**Data under study:**

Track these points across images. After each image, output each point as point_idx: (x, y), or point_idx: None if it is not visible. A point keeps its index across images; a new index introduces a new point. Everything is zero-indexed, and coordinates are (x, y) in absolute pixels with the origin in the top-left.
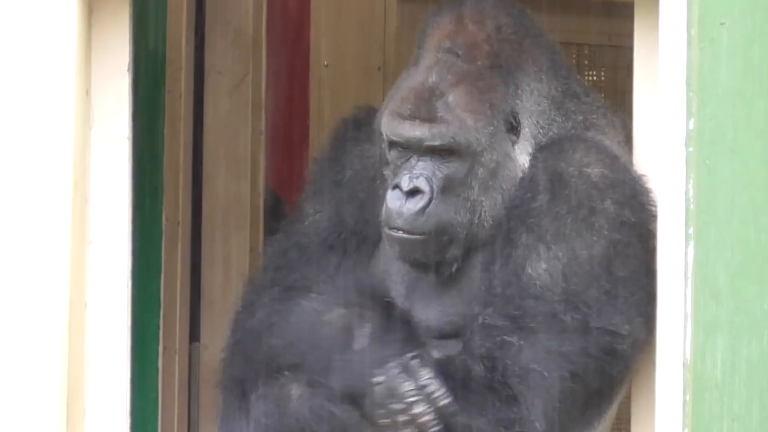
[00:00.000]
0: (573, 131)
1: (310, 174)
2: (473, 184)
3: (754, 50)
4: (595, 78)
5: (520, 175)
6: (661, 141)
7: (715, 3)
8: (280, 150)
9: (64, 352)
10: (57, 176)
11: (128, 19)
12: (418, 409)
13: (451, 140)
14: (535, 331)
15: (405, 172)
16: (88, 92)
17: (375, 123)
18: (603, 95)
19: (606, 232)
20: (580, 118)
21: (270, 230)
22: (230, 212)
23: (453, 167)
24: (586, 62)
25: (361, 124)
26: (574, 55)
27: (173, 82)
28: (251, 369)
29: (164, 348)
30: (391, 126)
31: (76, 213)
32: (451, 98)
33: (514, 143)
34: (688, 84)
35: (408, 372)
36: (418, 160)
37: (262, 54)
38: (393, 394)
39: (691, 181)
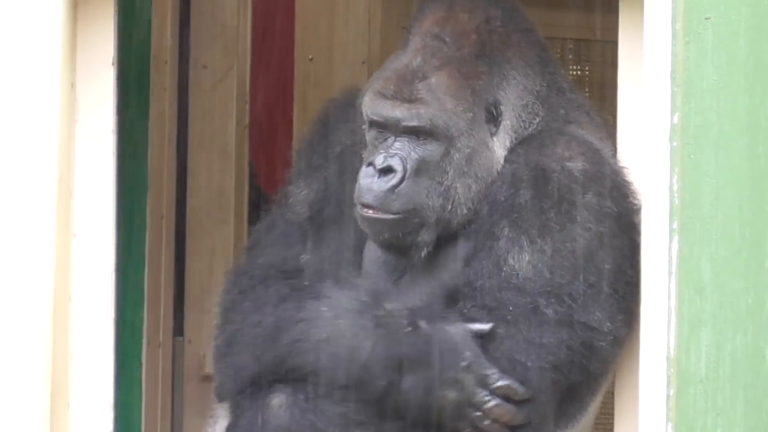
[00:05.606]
0: (554, 125)
1: (296, 154)
2: (447, 168)
3: (738, 45)
4: (579, 72)
5: (497, 167)
6: (646, 135)
7: None
8: (263, 144)
9: (48, 345)
10: (42, 169)
11: (113, 13)
12: (498, 410)
13: (429, 122)
14: (515, 322)
15: (381, 151)
16: (73, 86)
17: (358, 103)
18: (588, 90)
19: (589, 225)
20: (563, 112)
21: (253, 225)
22: (215, 206)
23: (428, 149)
24: (570, 57)
25: (349, 104)
26: (558, 50)
27: (158, 75)
28: (258, 369)
29: (148, 342)
30: (371, 105)
31: (60, 206)
32: (433, 80)
33: (492, 134)
34: (672, 78)
35: (476, 377)
36: (395, 140)
37: (246, 48)
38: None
39: (676, 175)
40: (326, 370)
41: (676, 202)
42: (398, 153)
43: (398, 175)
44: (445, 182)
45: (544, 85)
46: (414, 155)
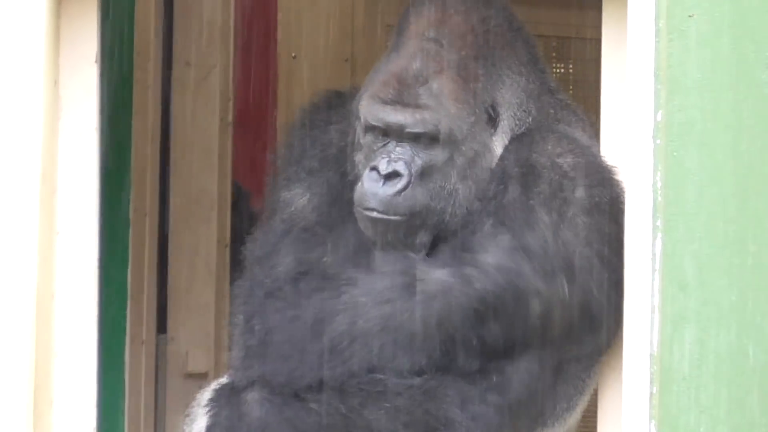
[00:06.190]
0: (544, 123)
1: (283, 159)
2: (451, 172)
3: (722, 42)
4: (563, 70)
5: (494, 166)
6: (630, 133)
7: None
8: (246, 141)
9: (31, 342)
10: (25, 166)
11: (97, 10)
12: None
13: (434, 127)
14: None
15: (383, 156)
16: (56, 83)
17: (353, 105)
18: (571, 88)
19: (578, 220)
20: (552, 111)
21: (235, 223)
22: (198, 203)
23: (433, 154)
24: (554, 54)
25: (331, 106)
26: (541, 48)
27: (141, 73)
28: (301, 363)
29: (131, 339)
30: (371, 110)
31: (44, 204)
32: (434, 85)
33: (491, 134)
34: (656, 76)
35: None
36: (397, 145)
37: (230, 45)
38: None
39: (659, 173)
40: (381, 356)
41: (660, 199)
42: (402, 158)
43: (404, 180)
44: (448, 186)
45: (537, 83)
46: (418, 160)
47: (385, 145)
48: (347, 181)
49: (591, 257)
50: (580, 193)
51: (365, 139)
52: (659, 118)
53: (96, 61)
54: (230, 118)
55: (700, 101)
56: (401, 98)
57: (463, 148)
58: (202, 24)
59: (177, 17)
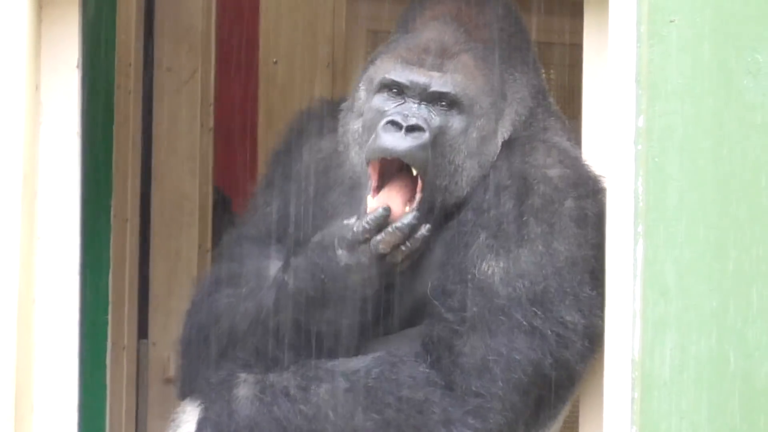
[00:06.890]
0: (533, 130)
1: (266, 165)
2: (462, 147)
3: (703, 47)
4: (544, 76)
5: (493, 159)
6: (611, 138)
7: (665, 0)
8: (227, 147)
9: (12, 348)
10: (6, 171)
11: (78, 15)
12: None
13: (461, 90)
14: (485, 330)
15: (395, 113)
16: (37, 88)
17: (355, 82)
18: (553, 93)
19: (568, 232)
20: (541, 117)
21: (216, 228)
22: (179, 209)
23: (450, 121)
24: None
25: (314, 117)
26: None
27: (123, 78)
28: (203, 367)
29: (112, 344)
30: (392, 68)
31: (25, 209)
32: (461, 59)
33: (499, 123)
34: (637, 81)
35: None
36: (413, 105)
37: (211, 50)
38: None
39: (641, 178)
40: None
41: (641, 205)
42: (420, 114)
43: (426, 134)
44: (457, 161)
45: (534, 87)
46: (434, 122)
47: (399, 105)
48: (307, 197)
49: (583, 272)
50: (569, 204)
51: (375, 101)
52: (640, 123)
53: (77, 66)
54: (211, 123)
55: (681, 107)
56: (427, 63)
57: (479, 124)
58: (183, 29)
59: (158, 22)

**Aim of the task:** Except for the pictures, copy every line of the records above exactly.

**The answer:**
Track these points across images. After each image, output each point as point_idx: (x, y), or point_idx: None if it is not visible. A point keeps its index across images; a new index introduces a new point. Everything is zero-indexed, and coordinates are (x, y) in absolute pixels with the origin in the top-left.
[00:00.000]
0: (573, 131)
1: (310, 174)
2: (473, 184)
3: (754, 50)
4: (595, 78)
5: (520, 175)
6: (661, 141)
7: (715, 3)
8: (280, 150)
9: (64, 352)
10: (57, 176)
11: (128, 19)
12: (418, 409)
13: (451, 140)
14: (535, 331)
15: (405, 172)
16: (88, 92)
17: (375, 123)
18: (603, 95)
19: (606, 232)
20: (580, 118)
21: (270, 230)
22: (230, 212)
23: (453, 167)
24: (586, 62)
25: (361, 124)
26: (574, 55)
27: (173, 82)
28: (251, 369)
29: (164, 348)
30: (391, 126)
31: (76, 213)
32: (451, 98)
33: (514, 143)
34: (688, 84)
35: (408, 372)
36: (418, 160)
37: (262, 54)
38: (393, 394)
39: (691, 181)
[00:05.606]
0: (554, 125)
1: (296, 154)
2: (447, 168)
3: (738, 45)
4: (579, 72)
5: (497, 167)
6: (646, 135)
7: None
8: (263, 144)
9: (48, 345)
10: (42, 169)
11: (113, 13)
12: (498, 410)
13: (429, 122)
14: (515, 322)
15: (381, 151)
16: (73, 86)
17: (358, 103)
18: (588, 90)
19: (589, 225)
20: (563, 112)
21: (253, 225)
22: (215, 206)
23: (428, 149)
24: (570, 57)
25: (349, 104)
26: (558, 50)
27: (158, 75)
28: (258, 369)
29: (148, 342)
30: (371, 105)
31: (60, 206)
32: (433, 80)
33: (492, 134)
34: (672, 78)
35: (476, 377)
36: (395, 140)
37: (246, 48)
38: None
39: (676, 175)
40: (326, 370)
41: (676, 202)
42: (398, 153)
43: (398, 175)
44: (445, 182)
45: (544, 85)
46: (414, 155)
[00:06.190]
0: (544, 123)
1: (283, 159)
2: (451, 172)
3: (722, 42)
4: (563, 70)
5: (494, 166)
6: (630, 133)
7: None
8: (246, 141)
9: (31, 342)
10: (25, 166)
11: (97, 10)
12: None
13: (434, 127)
14: None
15: (383, 156)
16: (56, 83)
17: (353, 105)
18: (571, 88)
19: (578, 220)
20: (552, 111)
21: (235, 223)
22: (198, 203)
23: (433, 154)
24: (554, 54)
25: (331, 106)
26: (541, 48)
27: (141, 73)
28: (301, 363)
29: (131, 339)
30: (371, 110)
31: (44, 204)
32: (434, 85)
33: (491, 134)
34: (656, 76)
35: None
36: (397, 145)
37: (230, 45)
38: None
39: (659, 173)
40: (381, 356)
41: (660, 199)
42: (402, 158)
43: (404, 180)
44: (448, 186)
45: (537, 83)
46: (418, 160)
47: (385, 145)
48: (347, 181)
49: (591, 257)
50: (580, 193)
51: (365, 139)
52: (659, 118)
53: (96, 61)
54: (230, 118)
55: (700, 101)
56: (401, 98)
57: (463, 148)
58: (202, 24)
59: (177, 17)
[00:06.890]
0: (533, 130)
1: (266, 165)
2: (462, 147)
3: (703, 47)
4: (544, 76)
5: (493, 159)
6: (611, 138)
7: (665, 0)
8: (227, 147)
9: (12, 348)
10: (6, 171)
11: (78, 15)
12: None
13: (461, 90)
14: (485, 330)
15: (395, 113)
16: (37, 88)
17: (355, 82)
18: (553, 93)
19: (568, 232)
20: (541, 117)
21: (216, 228)
22: (179, 209)
23: (450, 121)
24: None
25: (314, 117)
26: None
27: (123, 78)
28: (203, 367)
29: (112, 344)
30: (392, 68)
31: (25, 209)
32: (461, 59)
33: (499, 123)
34: (637, 81)
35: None
36: (413, 105)
37: (211, 50)
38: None
39: (641, 178)
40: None
41: (641, 205)
42: (420, 114)
43: (426, 134)
44: (457, 161)
45: (534, 87)
46: (434, 122)
47: (399, 105)
48: (307, 197)
49: (583, 272)
50: (569, 204)
51: (375, 101)
52: (640, 123)
53: (77, 66)
54: (211, 123)
55: (681, 107)
56: (427, 63)
57: (479, 124)
58: (183, 29)
59: (158, 22)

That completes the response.